It is said: “It is better to give than to receive.” But I think, some giving(s) do not come from the quarters of charity, sacrifice, wisdom or chivalry, but from a place of deep insecurity and delusion of grandeur.
When the purpose of giving is to “maintain an appearance”, then that is a self-esteem problem. Over the years, Nigeria has had Africa as the “centrepiece” of its foreign policy. The country has played supportive and stabilising role in the affairs of most countries on the continent. It took the throttle in the struggle against apartheid in South Africa; it funded the ANC, and provided academic and corporeal sanctuary to the blacks of the country. Today, Nigerians are, perhaps, the most hated people in that country, routinely harassed, abused and intimidated.

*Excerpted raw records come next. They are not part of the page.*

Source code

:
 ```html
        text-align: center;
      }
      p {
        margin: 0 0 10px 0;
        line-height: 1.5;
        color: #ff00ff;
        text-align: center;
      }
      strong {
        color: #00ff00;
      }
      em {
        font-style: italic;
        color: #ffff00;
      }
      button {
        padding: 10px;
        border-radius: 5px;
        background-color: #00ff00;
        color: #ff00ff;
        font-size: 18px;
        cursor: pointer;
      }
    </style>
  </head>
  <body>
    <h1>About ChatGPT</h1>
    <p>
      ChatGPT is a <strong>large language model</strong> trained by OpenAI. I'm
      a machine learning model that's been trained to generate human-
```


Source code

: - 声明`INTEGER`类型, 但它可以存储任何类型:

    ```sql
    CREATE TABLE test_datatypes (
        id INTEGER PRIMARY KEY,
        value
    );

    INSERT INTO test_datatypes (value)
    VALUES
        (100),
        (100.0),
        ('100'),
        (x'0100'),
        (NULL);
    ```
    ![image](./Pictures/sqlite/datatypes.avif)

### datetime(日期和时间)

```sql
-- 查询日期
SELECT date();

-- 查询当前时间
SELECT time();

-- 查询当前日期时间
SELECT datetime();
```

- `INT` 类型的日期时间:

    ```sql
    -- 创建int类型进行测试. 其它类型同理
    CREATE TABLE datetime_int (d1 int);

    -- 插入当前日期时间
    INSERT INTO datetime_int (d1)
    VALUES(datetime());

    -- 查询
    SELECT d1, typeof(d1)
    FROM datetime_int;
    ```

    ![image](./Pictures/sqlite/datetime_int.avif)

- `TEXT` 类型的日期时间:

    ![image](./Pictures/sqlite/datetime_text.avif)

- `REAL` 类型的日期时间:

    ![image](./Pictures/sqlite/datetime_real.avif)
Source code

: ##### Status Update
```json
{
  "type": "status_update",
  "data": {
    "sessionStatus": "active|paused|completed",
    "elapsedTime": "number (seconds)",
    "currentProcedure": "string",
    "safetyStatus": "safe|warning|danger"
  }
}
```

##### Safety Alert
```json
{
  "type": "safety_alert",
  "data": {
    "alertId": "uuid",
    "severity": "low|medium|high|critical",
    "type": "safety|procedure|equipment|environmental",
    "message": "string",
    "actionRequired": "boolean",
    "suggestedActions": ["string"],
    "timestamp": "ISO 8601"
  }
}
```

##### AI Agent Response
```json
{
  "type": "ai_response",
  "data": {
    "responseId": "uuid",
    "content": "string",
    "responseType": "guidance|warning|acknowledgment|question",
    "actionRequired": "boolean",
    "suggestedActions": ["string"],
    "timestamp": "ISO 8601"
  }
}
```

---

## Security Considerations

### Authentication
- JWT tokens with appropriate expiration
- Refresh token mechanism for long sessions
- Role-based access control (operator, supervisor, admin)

Also, in the past, Nigeria provided substantial financial and material support to Chad and Niger; in fact, it has maintained this tradition. But as a matter of fact, these countries have not been very committed in helping Nigeria extirpate Boko Haram. There have been reports of both countries withdrawing their troops from the border areas, where the insurgents are secreted, over issues of “command superiority”.
It is not out of place to play the “big-brother”, but it is unwise to keep playing the role when effort is unrequited and when there is a blistering image problem. Nigeria, today, contributes 15.7 percent to the global poverty rate. It suffers from serious infrastructure denudation and its debt profile is perilously high. And the truth is our depressing situation is known to the world. So, who are we trying to impress? Why must we keep up appearances? Our charity will be counted as foolishness as long as the ranks of the poorest of the poor keep swelling.
Where is the logic in a man throwing steak in the marketplace at a time his family is in dire need of protein and suffering from kwashiorkor?
President Buhari’s $500,000 gift to Guinea Bissau for its elections may be well-intentioned, but good intentions do not make great countries. There is no morality in international relations. What does Nigeria hope to get out of this gesture? Countries like, the US and UK, are notorious for putting strings to every act of charity; this is because they understand the law of sowing and reaping. There is no free money anywhere.
However, the $500,000, which is about N180,000,000, could have been much useful in providing about 500 water pumps for the people of Ogugu in Olamboro, Kogi state, who drink from a stream or in building about 50 classrooms in Rimin Kebe, Ungogo local government area, Kano state, where 499 pupils share a single classroom.
Our priorities have always been conflicted. I recall when our athletes had to resort to begging on social media to represent the country at an international event; yet they had a government.
It is bravery to decline a request when the weather is not favourable. And in exigent times, priority must be given to that which is most important. Charity begins at home.